**What needs to be done**
Verbatim copy without images: repeat the records in full.

━━━━━ Dataset excerpts

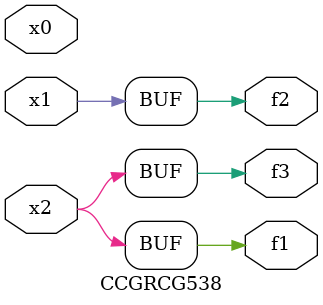
<source format=v>
module CCGRCG538(
	input x0, x1, x2,
	output f1, f2, f3
);
	assign f1 = x2;
	assign f2 = x1;
	assign f3 = x2;
endmodule

</source>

━━━━━━━━━━

**Written solution**
<source format=v>
module CCGRCG538(
	input x0, x1, x2,
	output f1, f2, f3
);
	assign f1 = x2;
	assign f2 = x1;
	assign f3 = x2;
endmodule

</source>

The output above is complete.